◆ INSTRUCTIONS FOR THE TASK: Summarize the mailing list thread on the ioreq server patch in exactly three sentences.

[begin SELECTED EXTRACT]

[Date Prev][Date Next][Thread Prev][Thread Next][Date Index][Thread Index]

Re: [Xen-devel] [PATCH v4 3/3] x86/ioreq server: Add HVMOP to map guest ram with p2m_ioreq_server to an ioreq server.





On 6/23/2016 6:33 PM, George Dunlap wrote:
On 23/06/16 08:37, Yu Zhang wrote:
On 6/22/2016 7:33 PM, George Dunlap wrote:
On 22/06/16 11:07, Yu Zhang wrote:
On 6/22/2016 5:47 PM, George Dunlap wrote:
On 22/06/16 10:29, Jan Beulich wrote:
On 22.06.16 at 11:16, <george.dunlap@xxxxxxxxxx> wrote:
On 22/06/16 07:39, Jan Beulich wrote:
On 21.06.16 at 16:38, <george.dunlap@xxxxxxxxxx> wrote:
On 21/06/16 10:47, Jan Beulich wrote:
And then - didn't we mean to disable that part of XenGT during
migration, i.e. temporarily accept the higher performance
overhead without the p2m_ioreq_server entries? In which case
flipping everything back to p2m_ram_rw after (completed or
canceled) migration would be exactly what we want. The (new
or previous) ioreq server should attach only afterwards, and
can then freely re-establish any p2m_ioreq_server entries it
deems necessary.

Well, I agree this part of XenGT should be disabled during
migration.
But in such
case I think it's device model's job to trigger the p2m type
flipping(i.e. by calling
HVMOP_set_mem_type).
I agree - this would seem to be the simpler model here, despite
(as
George validly says) the more consistent model would be for the
hypervisor to do the cleanup. Such cleanup would imo be
reasonable
only if there was an easy way for the hypervisor to enumerate
all
p2m_ioreq_server pages.
Well, for me, the "easy way" means we should avoid traversing
the whole ept
paging structure all at once, right?
Yes.
Does calling p2m_change_entry_type_global() not satisfy this
requirement?
Not really - that addresses the "low overhead" aspect, but not the
"enumerate all such entries" one.
I'm sorry, I think I'm missing something here.  What do we need the
enumeration for?
We'd need that if we were to do the cleanup in the hypervisor (as
we can't rely on all p2m entry re-calculation to have happened by
the time a new ioreq server registers for the type).
So you're afraid of this sequence of events?
1) Server A de-registered, triggering a ioreq_server -> ram_rw type
change
2) gfn N is marked as misconfigured
3) Server B registers and marks gfn N as ioreq_server
4) When N is accessed, the misconfiguration is resolved incorrectly to
ram_rw

But that can't happen, because misconfigured entries are resolved
before
setting a p2m entry; so at step 3, gfn N will be first set to
(non-misconfigured) ram_rw, then changed to (non-misconfigured)
ioreq_server.

Or is there another sequence of events that I'm missing?

[end SELECTED EXTRACT]
[begin DATASET]

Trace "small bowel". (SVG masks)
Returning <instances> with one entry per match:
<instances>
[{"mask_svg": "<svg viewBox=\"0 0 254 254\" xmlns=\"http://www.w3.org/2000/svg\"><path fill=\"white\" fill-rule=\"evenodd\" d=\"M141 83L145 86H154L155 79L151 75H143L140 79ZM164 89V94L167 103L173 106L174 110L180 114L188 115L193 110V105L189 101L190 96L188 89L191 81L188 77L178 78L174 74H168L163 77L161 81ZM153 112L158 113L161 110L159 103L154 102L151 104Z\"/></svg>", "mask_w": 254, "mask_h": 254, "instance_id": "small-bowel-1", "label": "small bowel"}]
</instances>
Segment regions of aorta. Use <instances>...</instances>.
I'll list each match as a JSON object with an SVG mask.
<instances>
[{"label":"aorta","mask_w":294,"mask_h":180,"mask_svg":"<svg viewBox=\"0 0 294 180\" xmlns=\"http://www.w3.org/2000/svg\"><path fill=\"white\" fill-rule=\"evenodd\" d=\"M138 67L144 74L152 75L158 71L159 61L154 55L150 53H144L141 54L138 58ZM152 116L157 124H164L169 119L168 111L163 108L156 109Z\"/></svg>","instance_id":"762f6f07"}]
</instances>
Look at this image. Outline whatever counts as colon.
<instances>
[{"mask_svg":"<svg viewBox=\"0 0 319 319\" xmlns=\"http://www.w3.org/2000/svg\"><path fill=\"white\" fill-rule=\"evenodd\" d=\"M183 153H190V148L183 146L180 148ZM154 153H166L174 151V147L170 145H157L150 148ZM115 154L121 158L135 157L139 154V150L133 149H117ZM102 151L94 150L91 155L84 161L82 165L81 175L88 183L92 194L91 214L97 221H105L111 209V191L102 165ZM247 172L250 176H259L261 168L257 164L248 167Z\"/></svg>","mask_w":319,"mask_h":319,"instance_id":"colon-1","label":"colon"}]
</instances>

[end DATASET]

◆ EXPECTED ANSWER: The participants agree that this part of XenGT should be disabled during migration, and Jan Beulich agrees that the device model flipping p2m_ioreq_server entries back to p2m_ram_rw by calling HVMOP_set_mem_type is the simpler model, although cleanup by the hypervisor would be more consistent. He adds that hypervisor cleanup would be reasonable only if there were an easy way to enumerate all p2m_ioreq_server pages, and he says p2m_change_entry_type_global() meets the low-overhead need but not the enumeration need, since p2m entry re-calculation might not have finished by the time a new ioreq server registers. George Dunlap argues that this feared sequence cannot happen because misconfigured entries are resolved before a p2m entry is set, so the gfn would first become ram_rw and then ioreq_server.